Dear Editors,
We are an odd breed. We care about the delicacies of spelling, grammar, and usage. Why? We don't know. It has something to do with our mothers and our second grade teacher I think.
My mother is a founding member of WIGS. That is the acronym for the Word Improvement Game Society. She and her best friend spend hours discussing the proper pronunciation of the word naive and whether the word adroit should be given full scoring credit in Boggle because it is closely derived from French.
No wonder I edit. I am still working through linguistic psychological neuroses developed in childhood, like the impulse to correct extraneous punctuation, bipolar adjectival disorder, and psychotic run-on delusions marked by paragraph anhedonia and feelings of excessive adverbial depression, accompanied by a lump in the throat and frequency of urination.
And no wonder we suffer. From the typographical error to the surfeit of metaphor, our lives are crowded with that which needs to be corrected.
For instance, who was responsible for editing the government publication delivered to private schools in the State of West Virginia, a bulletin for: "Non-Pubic Schools." Or, who could have interceded for that college freshman whose biographical paragraph claimed that: "In high school I was a baseball."
The following collection of analogies and metaphors from high school essays cry for red pen. I just cry.
—Her face was a perfect oval, like a circle that had its two sides gently compressed by a Thigh Master.
—He spoke with the wisdom that can only come from experience, like a guy who went blind because he looked at a solar eclipse without one of those boxes with a pinhole in it and now goes around the country speaking at high schools about the dangers of looking at a solar eclipse without one of those boxes with a pinhole in it.
—She grew on him like she was a colony of E. coli and he was room-temperature Canadian beef.
—She had a deep, throaty, genuine laugh, like that sound a dog makes just before it throws up.
—Her vocabulary was as bad as, like, whatever.

▶ **Tasks to carry out**
(a) Render the sentence "We care about the delicacies of spelling, grammar, and usage." from the letter to the editors into Spanish.
(b) Reproduce the letter to the editors verbatim from "For instance, who" to "a Thigh Master.".

▶ **Source material**

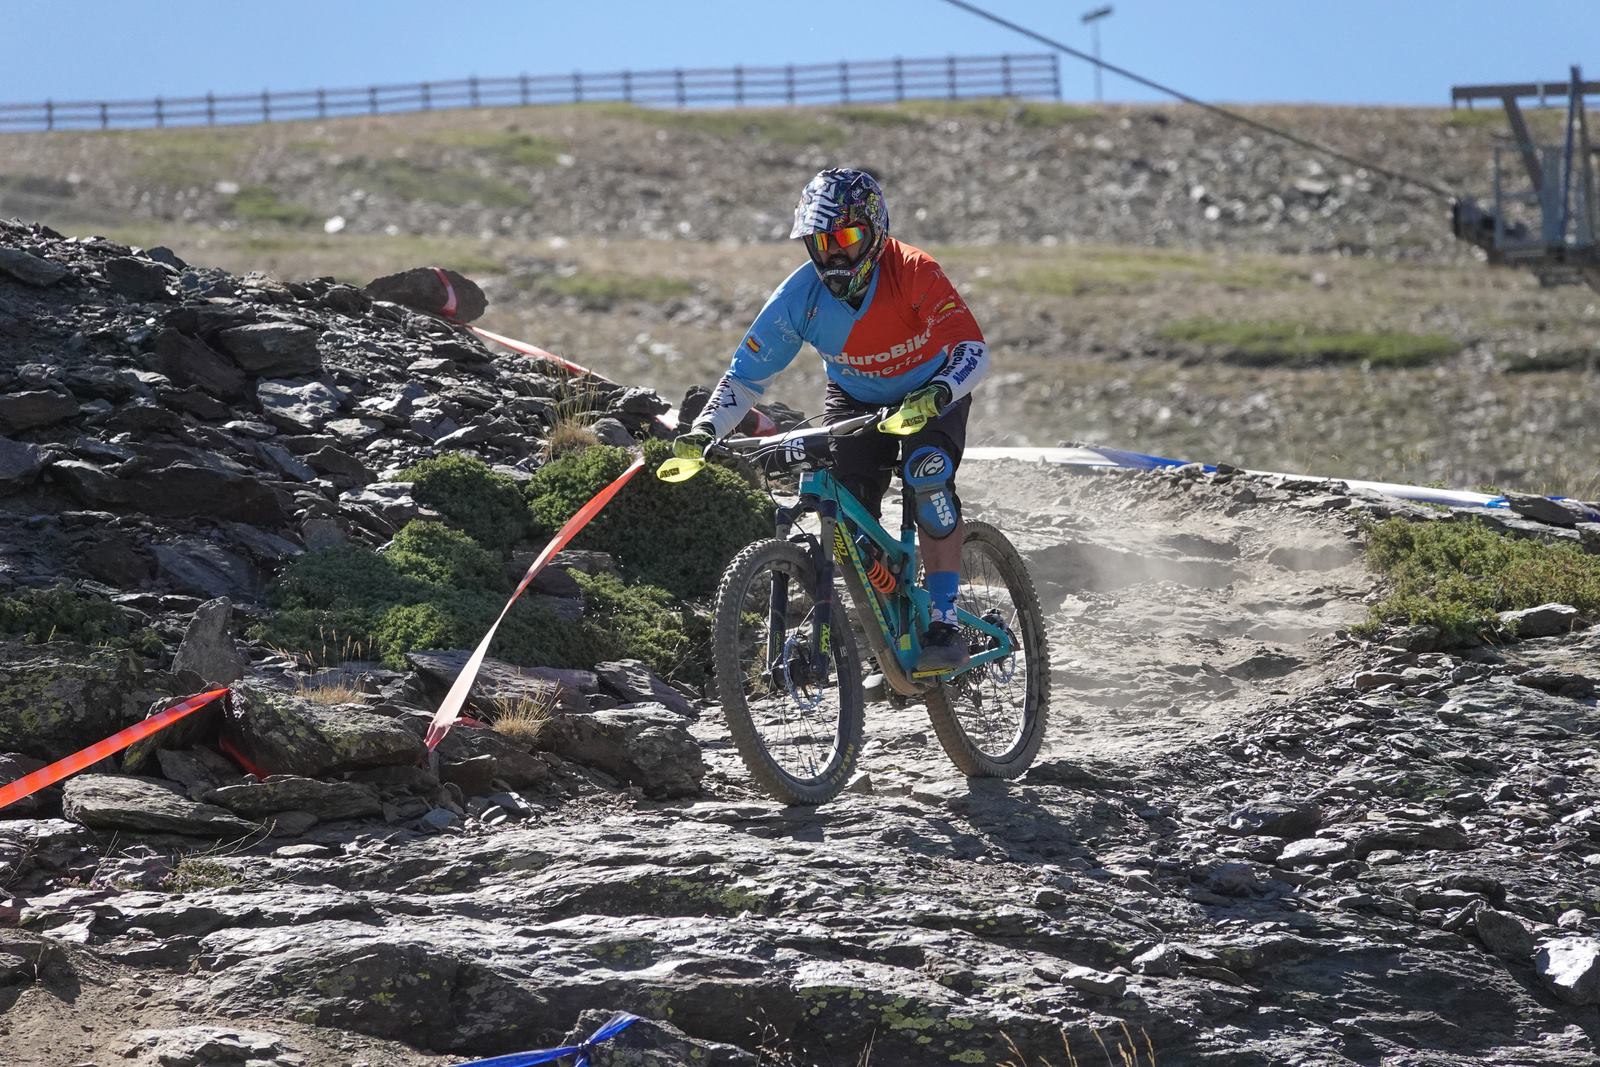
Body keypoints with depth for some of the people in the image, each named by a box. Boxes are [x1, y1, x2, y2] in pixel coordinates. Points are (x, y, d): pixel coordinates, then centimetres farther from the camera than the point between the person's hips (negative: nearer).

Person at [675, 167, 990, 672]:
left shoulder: (914, 273, -31)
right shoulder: (801, 294, -23)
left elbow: (973, 349, -39)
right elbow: (745, 374, -17)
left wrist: (936, 394, -58)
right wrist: (704, 431, -33)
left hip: (930, 397, -3)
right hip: (854, 399, 3)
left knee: (928, 472, -31)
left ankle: (944, 623, -25)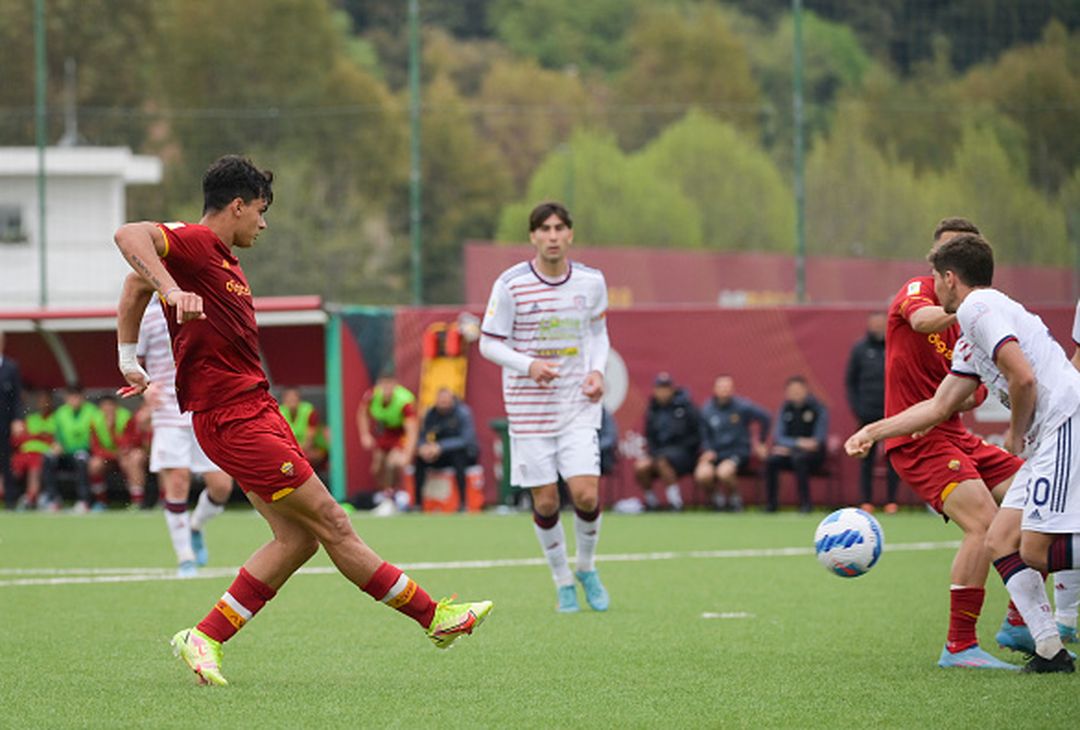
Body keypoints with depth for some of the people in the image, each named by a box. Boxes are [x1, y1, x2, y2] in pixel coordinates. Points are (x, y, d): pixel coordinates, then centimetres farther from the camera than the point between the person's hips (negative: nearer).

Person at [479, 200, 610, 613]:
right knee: (545, 501, -1)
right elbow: (489, 343, -5)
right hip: (529, 405, -1)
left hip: (578, 405, 1)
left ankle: (586, 568, 17)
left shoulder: (591, 282, -1)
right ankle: (562, 581, 21)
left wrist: (597, 370, -3)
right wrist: (529, 365, -21)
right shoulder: (511, 285, -11)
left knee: (586, 495, -11)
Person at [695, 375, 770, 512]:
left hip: (738, 453, -2)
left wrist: (760, 442, 13)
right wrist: (707, 450, -5)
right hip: (715, 453, 2)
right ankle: (716, 497, 4)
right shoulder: (706, 409, 4)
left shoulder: (742, 406, -4)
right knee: (702, 474, -31)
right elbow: (704, 435, 14)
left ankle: (735, 499, -2)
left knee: (724, 472, -36)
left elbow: (765, 418, 8)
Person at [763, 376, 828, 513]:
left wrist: (789, 446, -18)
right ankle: (771, 503, -18)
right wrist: (798, 442, -20)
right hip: (791, 451, 4)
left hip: (813, 454, -4)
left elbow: (819, 439, -11)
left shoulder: (818, 408, -7)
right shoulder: (785, 409, 6)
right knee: (771, 460, -26)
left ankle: (805, 503, -31)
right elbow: (778, 436, 1)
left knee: (799, 458, -37)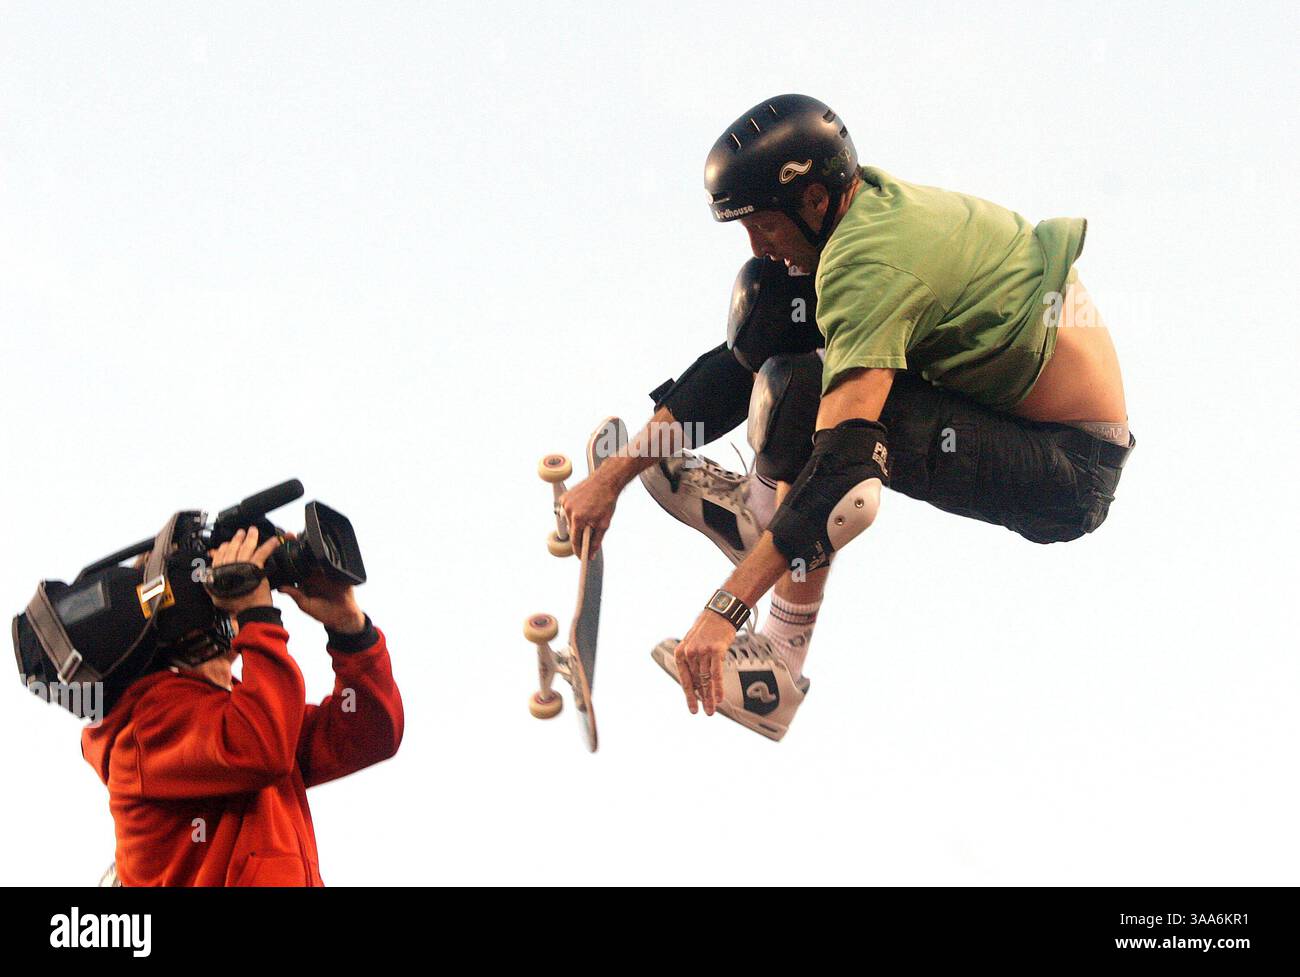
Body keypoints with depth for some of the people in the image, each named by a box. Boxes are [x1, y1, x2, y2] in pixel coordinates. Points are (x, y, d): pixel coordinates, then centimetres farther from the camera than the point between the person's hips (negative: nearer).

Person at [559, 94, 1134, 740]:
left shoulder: (869, 266, -26)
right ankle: (763, 508, 16)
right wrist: (613, 476, 5)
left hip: (1068, 477, -9)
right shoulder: (869, 199, 1)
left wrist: (724, 610, -35)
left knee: (804, 396, -26)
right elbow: (739, 363, 6)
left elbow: (843, 462, -34)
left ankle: (779, 671, -14)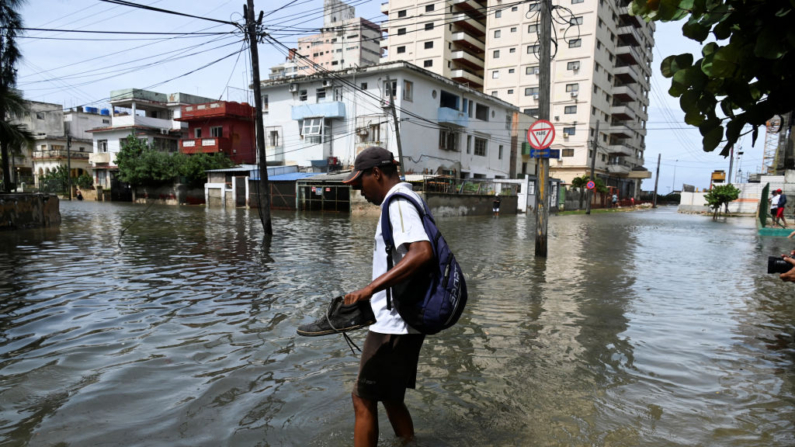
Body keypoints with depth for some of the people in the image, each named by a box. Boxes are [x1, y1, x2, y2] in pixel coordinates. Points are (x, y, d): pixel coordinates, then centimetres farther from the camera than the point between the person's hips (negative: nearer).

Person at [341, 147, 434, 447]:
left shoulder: (398, 202, -16)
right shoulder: (405, 199, 15)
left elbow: (422, 252, -32)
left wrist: (371, 287, -34)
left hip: (393, 323, -10)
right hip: (401, 321, 10)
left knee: (364, 399, 2)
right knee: (390, 397, 20)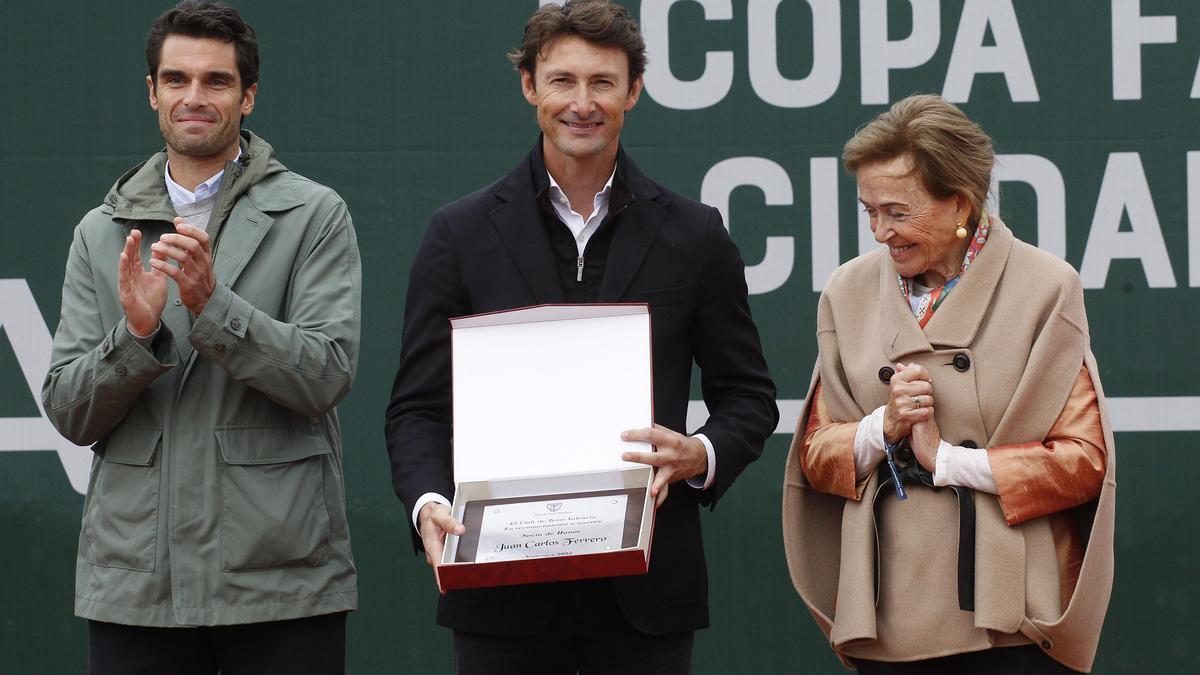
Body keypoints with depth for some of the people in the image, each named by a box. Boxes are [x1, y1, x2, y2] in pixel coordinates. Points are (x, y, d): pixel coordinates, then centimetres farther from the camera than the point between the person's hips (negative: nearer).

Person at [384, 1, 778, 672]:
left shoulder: (695, 235, 7)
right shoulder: (461, 233, 6)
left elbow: (749, 397, 11)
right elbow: (418, 406, 5)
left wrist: (702, 455, -11)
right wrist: (429, 502, -15)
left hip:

▶ **Exercise responses**
(a) Nos importan las sutilezas de la ortografía, la gramática y el uso.

(b)
For instance, who was responsible for editing the government publication delivered to private schools in the State of West Virginia, a bulletin for: "Non-Pubic Schools." Or, who could have interceded for that college freshman whose biographical paragraph claimed that: "In high school I was a baseball."
The following collection of analogies and metaphors from high school essays cry for red pen. I just cry.
—Her face was a perfect oval, like a circle that had its two sides gently compressed by a Thigh Master.